Packs of ramen are put up for sale at a large discount store on Wednesday. (Yonhap)
South Korean ramen manufacturers are in a rush to cut prices of their flagship ramen and snack products, following the government’s pressure to lower prices of daily necessities.
But Samyang Foods, the nation’s second-largest ramen maker, cannot lower the price of Spicy Buldak Ramen, a bestselling product that now sells better overseas than at home. In the January-March period this year, the instant noodle made 163 billion won ($124 million), or 66 percent of the company’s quarterly sales, making 77 percent of its sales abroad.
“Its domestic sales are directly linked to its global sales. If we were to lower domestic prices, several adjustments should be made to the product’s international retail and wholesale prices,” a Samyang official said. “We also cannot ignore our global consumers’ reactions to the difference in prices between at home and abroad.”
Fueled by the growing popularity of Korean culture around the world, Korean ramen has also become a key export item in recent years. In the first quarter this year, its exports soared to a record $280 million, according to Statistics Korea.
After years of global expansion in recent years, however, local ramen makers, arm-twisted to lower their domestic prices, are being pressured to review their pricing policy overall.
Nongshim, the nation’s top ramen maker, is also in the midst of discussing adjusting the international prices of Shin Ramen, whose global sales make up some 44 percent of its total annual sales.
“With the cut in our Korean prices, discussions began for our exports and goods produced overseas to change prices,” a Nongshim official said, declining to further elaborate.
Industry officials admitted that the latest price cuts at home may have a limited impact on their global sales immediately, but added they feel confused about the “inconsiderate” demand from the government.
“The situation would be better for companies with overseas production plants, which allows more room for their pricing policy,” said an official of a ramen company on condition of anonymity. “But companies that solely depend on exports for overseas business are feeling the pressure.”
He said many of the companies seem to be leaning toward retaining their global prices for now.
“If there are further pressures to cut prices, they have no other option but to lower their global prices, which will lead to a decrease in profits both at home and abroad,” he said, adding that the profit gap between companies with local production facilities and those without them could be widened in the long term.
Since last Tuesday, a day after the government agreed with the nation’s milling industry to lower wheat prices, a slew of the nation’s top ramen makers have cut the prices of their flagship products by an average of some five percent.
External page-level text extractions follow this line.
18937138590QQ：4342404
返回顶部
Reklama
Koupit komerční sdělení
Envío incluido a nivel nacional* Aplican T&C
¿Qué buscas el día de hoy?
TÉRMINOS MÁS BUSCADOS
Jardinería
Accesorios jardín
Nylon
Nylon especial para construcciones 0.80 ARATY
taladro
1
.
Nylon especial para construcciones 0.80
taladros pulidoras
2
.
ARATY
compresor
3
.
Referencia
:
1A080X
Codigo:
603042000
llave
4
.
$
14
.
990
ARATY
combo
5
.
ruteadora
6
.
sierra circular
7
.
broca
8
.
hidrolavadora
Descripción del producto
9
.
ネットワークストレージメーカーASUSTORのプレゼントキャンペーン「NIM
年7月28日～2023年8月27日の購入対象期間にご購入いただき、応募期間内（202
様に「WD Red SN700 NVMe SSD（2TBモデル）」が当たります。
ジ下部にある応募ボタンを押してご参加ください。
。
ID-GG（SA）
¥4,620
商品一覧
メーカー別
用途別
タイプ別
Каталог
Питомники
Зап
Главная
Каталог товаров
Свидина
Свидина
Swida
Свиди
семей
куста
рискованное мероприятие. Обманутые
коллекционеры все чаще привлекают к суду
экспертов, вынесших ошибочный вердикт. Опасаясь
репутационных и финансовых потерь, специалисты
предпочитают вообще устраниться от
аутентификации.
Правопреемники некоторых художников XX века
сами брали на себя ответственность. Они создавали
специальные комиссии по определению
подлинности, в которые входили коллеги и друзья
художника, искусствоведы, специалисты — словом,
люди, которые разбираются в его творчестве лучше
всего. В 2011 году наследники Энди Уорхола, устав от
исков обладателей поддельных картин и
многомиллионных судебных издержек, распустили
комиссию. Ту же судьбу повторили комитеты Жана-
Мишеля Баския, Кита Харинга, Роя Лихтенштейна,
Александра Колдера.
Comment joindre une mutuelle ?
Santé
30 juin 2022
Nongshim, the market leader, lowered the retail prices of its popular ramen and snack products including Shin Ramen by an average of 5.2 percent, while other leading companies such as Samyang, Ottogi and Paldo followed suit.
“It’s impossible resist to government pressure,” said another official from a local ramen firm who also wished to be unnamed. “We have to show support for the government’s decision to curb inflation, and also have to maintain our price competitiveness among rival products.”
Experts, however, remained uncertain about the actual impact of the coercive government policy.
“Product prices are determined by demand and supply, not by the government,” said Seok Byoung-hoon, an economics professor at Ewha Women's University. “Upping the pressure on companies could lead to consumer damages in the long term.”
According to Seok, ramen has low price elasticity, which means even price cuts have little impact on its demand.
“Regardless of price cuts, consumers won’t buy more of it. This will lead to a significant drop in their makers’ financial performance,” he said.
“For instance, Nongshim said it could reduce operational costs by 8 billion won due to lowered wheat prices, while expecting its price cuts to generate more than 20 billion won of direct benefit for consumers. This means the company will soon be seeing some 12 billion won in operational deficit. This, in return, will inevitably lead to a price hike to offset the losses.”
He stressed if the government wanted to effectively curb the inflation rate, they should have given enough time for companies to gradually tweak the prices of the overall retail chain, including labor costs, utility costs and other minor costs such as packaging and logistics.